## TEKS SUMBER
§ §

Kitab-kitab hadis pada masa ini tidak sampai kepada kita kecuali
diantaranya Al-Muwaththa’ yang
ditulis oleh Imam Malik dan Musnad
Asy-Syafi’i.
Teknik pembukuan hadis pada periode ini sebagaimana disebutkan pada
nama-nama buku-buku tersebut, yaitu al-mushannaf,
al-muwaththa’, dan musnad. Arti
istilah-istilah ini adalah :
1. Al-Mushannaf
dalam bahasa
diartikan sesuatu yang tersusun. Dalam istilah yaitu tenik pembukuan hadis yang
didasarkan pada klasifikasi hokum fiqih dan didalamnya mencantumkan hadis
marfu’, mawquf, dan maqthu’. Misalnya, al-Mushannaf oleh Abdul-Razzaq bin
Hammam Ash-Shan’ani’
2. Al-Muwaththa’
dalam bahasa diartikan sesuatu yang dimudahkan. Dalam
istilah Al-muwaththa’ diartikan sama dengan Mushannaf yaitu teknik pembukuan
hadis yang yang didasarkan pada klasifikasi hokum fikih dan didalamnya
mencantumkan hadis marfu’, mawaquf, dan maqthu’. Misalnya, Al-Muwaththa’ Imam
Malik (w.179), dan Al-Muwaththa’ Ibn Dzi’ib Al-Marwazi (w.158),
3. Musnnad dalam bahasa tempat sandaran sedangkan dalam istilah
adalah pembukuan hadis yang didasarkan pada para sahabat yang meriwayatkan
Hadisntersebut, seperti Musnad asy-Syafi’I, berarti hadis-hadis yang dihimpun
Asy-Syafi’I sistematikanya disandarkan atau didasarkan namapara sahabat yang
meriwayatkanya.[5]
C. Pusat-Pusat
Pembinaan Hadis
Tercatat
beberapa kota sebagai pusat pembinaan dalam periwayatan hadis, sebagai tempat
tujuan para tabi’in dalam mencari hadis. Kota-kota tersebut, Madinah,
Al-Munawaroh, Makkah Al-Mukaromah, Kufah, Basrah, Syam, Mesir, Maghribi dan
Andalus, Yaman dan Khurasan. Dari sejumlah para sahabat pembinaan hadis pada
kota-kota tersebut, ada beberapa orang yang meriwayatkan hadis cukup banyak,
antara lain Abu Hurarah, Abdullah ibn Umar, Anas ibn Malik, Aisyah, Abdullah
ibn Abbas, Jabir ibn Abdillah dan Abi
Sa’id Al-Khudri.

§ §

## DATA YANG DIBERIKAN

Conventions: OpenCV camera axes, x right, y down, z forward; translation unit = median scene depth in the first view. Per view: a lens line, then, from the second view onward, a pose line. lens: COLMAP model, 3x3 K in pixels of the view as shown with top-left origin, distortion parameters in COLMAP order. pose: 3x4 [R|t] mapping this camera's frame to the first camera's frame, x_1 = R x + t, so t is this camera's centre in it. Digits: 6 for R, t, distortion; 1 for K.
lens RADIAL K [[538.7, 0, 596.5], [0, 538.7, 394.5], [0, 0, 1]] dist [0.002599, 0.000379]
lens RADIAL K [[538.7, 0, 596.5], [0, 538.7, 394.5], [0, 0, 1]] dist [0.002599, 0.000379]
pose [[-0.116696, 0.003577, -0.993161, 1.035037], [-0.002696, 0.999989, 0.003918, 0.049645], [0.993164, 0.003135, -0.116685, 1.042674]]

§ §

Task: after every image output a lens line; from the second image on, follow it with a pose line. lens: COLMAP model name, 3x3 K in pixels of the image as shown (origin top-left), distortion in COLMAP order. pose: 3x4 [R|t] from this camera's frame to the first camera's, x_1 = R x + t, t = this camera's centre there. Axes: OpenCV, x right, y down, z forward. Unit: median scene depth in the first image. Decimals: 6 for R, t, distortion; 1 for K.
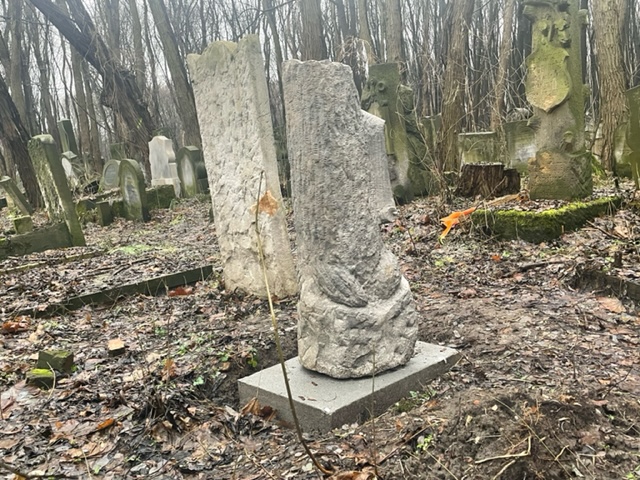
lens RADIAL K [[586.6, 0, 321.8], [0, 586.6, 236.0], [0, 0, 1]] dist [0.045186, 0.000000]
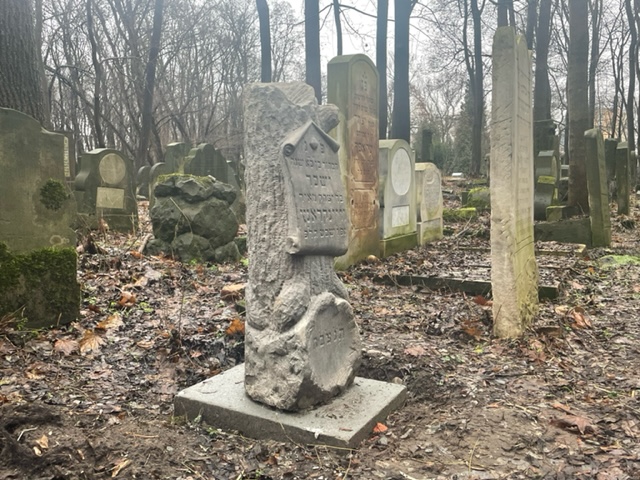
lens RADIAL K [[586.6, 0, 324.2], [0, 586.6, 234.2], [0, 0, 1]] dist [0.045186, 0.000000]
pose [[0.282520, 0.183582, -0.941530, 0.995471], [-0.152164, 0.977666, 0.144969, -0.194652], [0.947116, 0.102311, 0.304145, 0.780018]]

§ §

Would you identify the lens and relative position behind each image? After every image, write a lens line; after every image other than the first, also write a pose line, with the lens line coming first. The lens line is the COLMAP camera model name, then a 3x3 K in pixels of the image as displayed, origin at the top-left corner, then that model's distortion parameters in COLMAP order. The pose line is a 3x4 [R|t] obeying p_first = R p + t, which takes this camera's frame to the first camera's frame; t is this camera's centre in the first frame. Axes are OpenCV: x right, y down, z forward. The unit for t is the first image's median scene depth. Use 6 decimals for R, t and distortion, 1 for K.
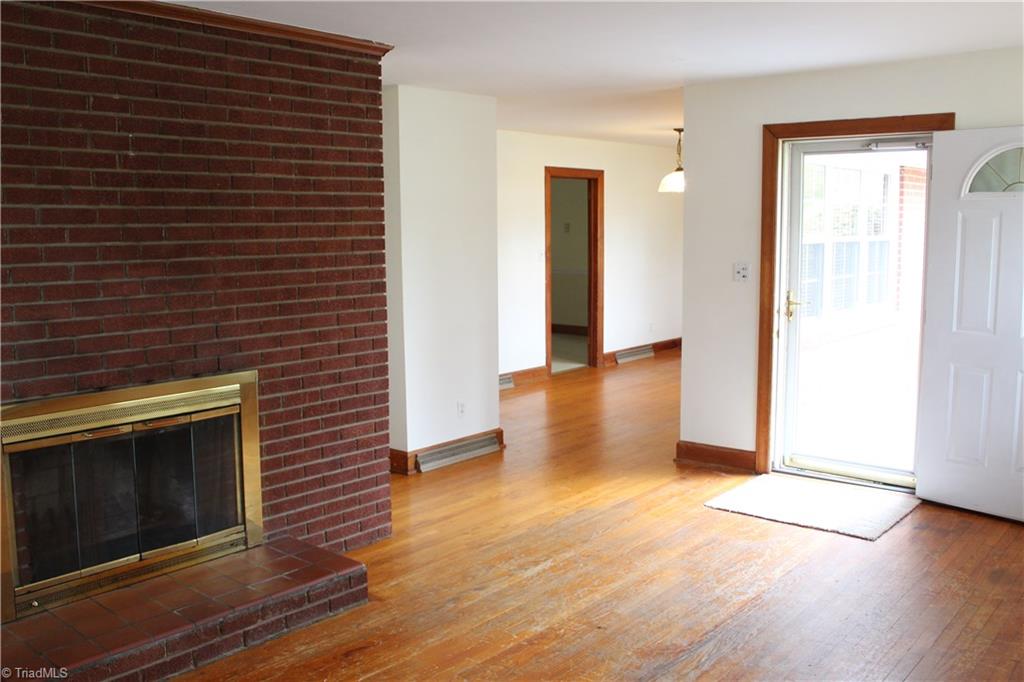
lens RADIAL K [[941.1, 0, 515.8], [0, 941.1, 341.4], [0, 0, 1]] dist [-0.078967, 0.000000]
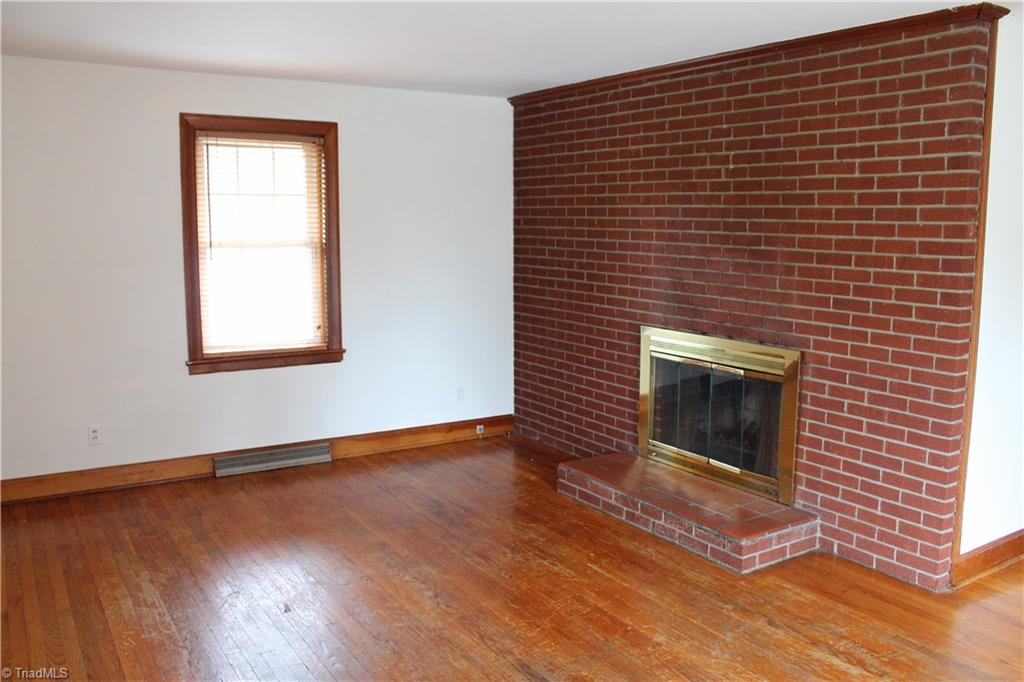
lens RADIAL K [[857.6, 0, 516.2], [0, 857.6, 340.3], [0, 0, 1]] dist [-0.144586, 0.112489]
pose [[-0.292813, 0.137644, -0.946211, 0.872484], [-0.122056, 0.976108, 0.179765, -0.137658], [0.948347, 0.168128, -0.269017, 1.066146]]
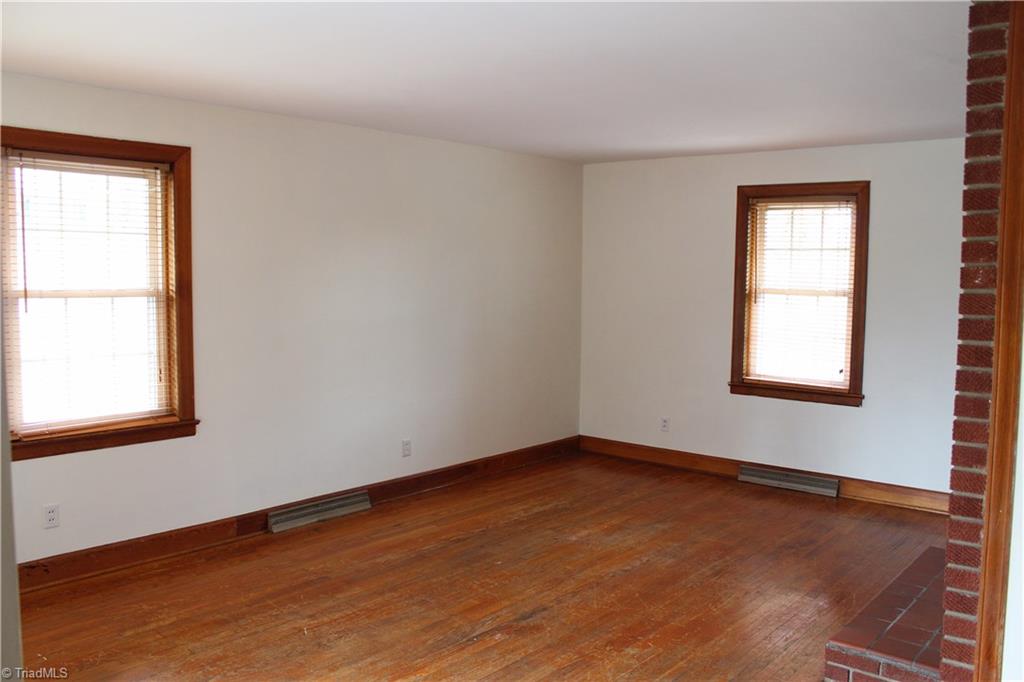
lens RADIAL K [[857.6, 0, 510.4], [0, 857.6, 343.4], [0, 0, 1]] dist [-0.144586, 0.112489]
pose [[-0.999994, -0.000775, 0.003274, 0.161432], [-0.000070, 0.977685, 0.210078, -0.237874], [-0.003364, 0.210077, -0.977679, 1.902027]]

§ §

## SOAL LATIHAN
(1) Menurut teks tentang pembukuan hadis, apa arti kata al-muwaththa’ dalam bahasa?
(2) Lanjutkan teks tentang pembukuan dan pusat pembinaan hadis mulai dari kalimat terakhirnya.
Data di atas tidak diperlukan untuk mengerjakan tugas ini.

## JAWABAN PER TUGAS
(1) Dalam bahasa, al-muwaththa’ diartikan sebagai sesuatu yang dimudahkan.

(2)
Pusat
pembinaan pertama adalah Madinah karena disinilah Rasulullah SAW menetap
setelah hijrah. Di sini pula Rasulullah SAW membina masyarakat Islam yang
terdiri atas Muhjirin, dan Ashar dari berbagai suku atau kabilah,
disamping dilindunginya umat-umat non Muslim, seperti Yahudi. Para sahabat yang
menetap disini diantaranya, Khulafa’ Al-Rasyidin, Abu Hurarah, Siti ‘Aisyah,
abdullah bin Umar dan Abu Sa’id Al-Khudri, dengan menghasilkan para pembesar
Tabi’in, seperti Sa’id ibn Al-Musyayyab, ‘Urawah ibn Zubair, Ibn Syihab
Al-Zuhri, Ubaidullah ibn ‘Utbah ibn mas’ud dan Salim ibn Abdillah ibn Umar.[6]
Diantara
para sahabat yang membina hadis di Makkah tercatat nama-nama, seperti Mu’adz
ibn Jabal, ‘Atab ibn Asid, Haris ibn Hisyam, utsman ibn Thalhah, dan ‘Utbah ibn
Al-Haris. Di antar Tabi’in yang muncul dari sini tercatat nama-nama, seperti
Mujtahid ibn Jabar, Atha’ ibn Rabah, Thawus ibn Kaisan, dan ‘Ikrimah maula ibn
Abbas.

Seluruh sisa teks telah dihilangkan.